What did you think of Brian D’arcy James’ performance as you?
I loved it. And so did my wife actually, which is a really good sign. And, you know, it’s not too bad when people hear my name and think of this really handsome Broadway actor.
What kind of interaction did you have with him prior to the movie?
We went out and we talked a bunch of times. He was in a Broadway play called “Something Rotten,” so I went out to New York and we caught up with each other there. We went out for a long, long supper. It was kind of funny, he would zone out a little and lean in towards me. I think he was trying to pick up physical cues of how I walked and talked and that kind of thing.
He kept on asking me, “How do you pronounce this word?

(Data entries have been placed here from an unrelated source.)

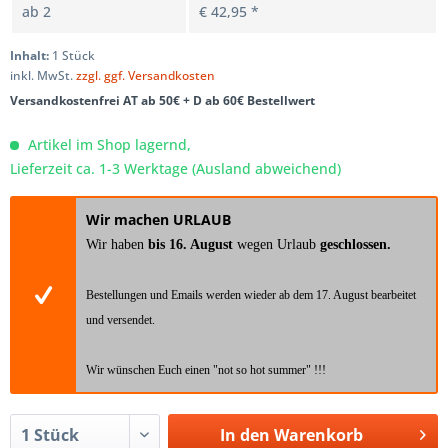
ab
2
€ 42,95 *
Inhalt:
1 Stück
inkl. MwSt.
zzgl. ggf. Versandkosten
Versandkostenfrei AT ab 50€ + D ab 60€ Bestellwert
Artikel im Shop lagernd,
Lieferzeit ca. 1-3 Werktage (Ausland abweichend)
Wir machen URLAUB
Wir haben
bis 16. August
wegen Urlaub
geschlossen.
Bestellungen und Emails werden wieder ab dem 17. August bearbeitet
und versendet.
Wir wünschen Euch einen "not so hot summer" !!!
In den
Warenkorb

How do you pronounce that word?” The one word I remember in particular was, “How do you pronounce ‘horror?’”
And I’m like, “Horrah.”
And he says, “Say it again.”
And I’m like, “Horrah.”
And he’s like, “Say it again.” He made me say it five times. And I’m like, “what the hell, why does he want me to say the word ‘horror’ for?” But there’s a funny line near the end of the movie where my character says, “I’m working on a book, and it’s a horror novel.” Just little stuff like that. He’s got the funny lines in the show which is cool, because I think I’m the funniest in this group anyway.
Was there a particular moment during the lead up to the production or when they were shooting it, when you thought there was something special going on with this movie?
We were all a little to a lot worried about the movie, because there had been a Showtime movie made about a year or two after the crisis, in which we played a fairly substantial roll, and it was horrible. I mean, it was really, really bad. So we were nervous.
Then they gave us a private showing in the South End two or three months before the actual release. It was basically just ourselves and our spouses. It was a little mind-blowing. The movie wasn’t quite done yet; it was like 95 percent done. I was like, “I have no idea what I just saw, I know the movie doesn’t suck but I can’t quite say more than that.” It was just so weird to see ourselves on the screen.
Then we went up to the Toronto International film festival back in September. They had it at the Princess of Wales Theater, which is a big theater that holds like 2,000 people. The movie ended, and there was just this unbelievable standing ovation that lasted seven or ten minutes. It was amazing. We walked onstage, and we answered some questions and, I mean, people were… we were pretty close to tears. It was just an incredibly emotional experience.
That time, when I watched it, I could take a step back and look at and say, “OK, this is a pretty good movie.” None of us had any idea that it had Oscar potential, until we got to reading the reviews afterwards. That was the time I started thinking about the Oscars.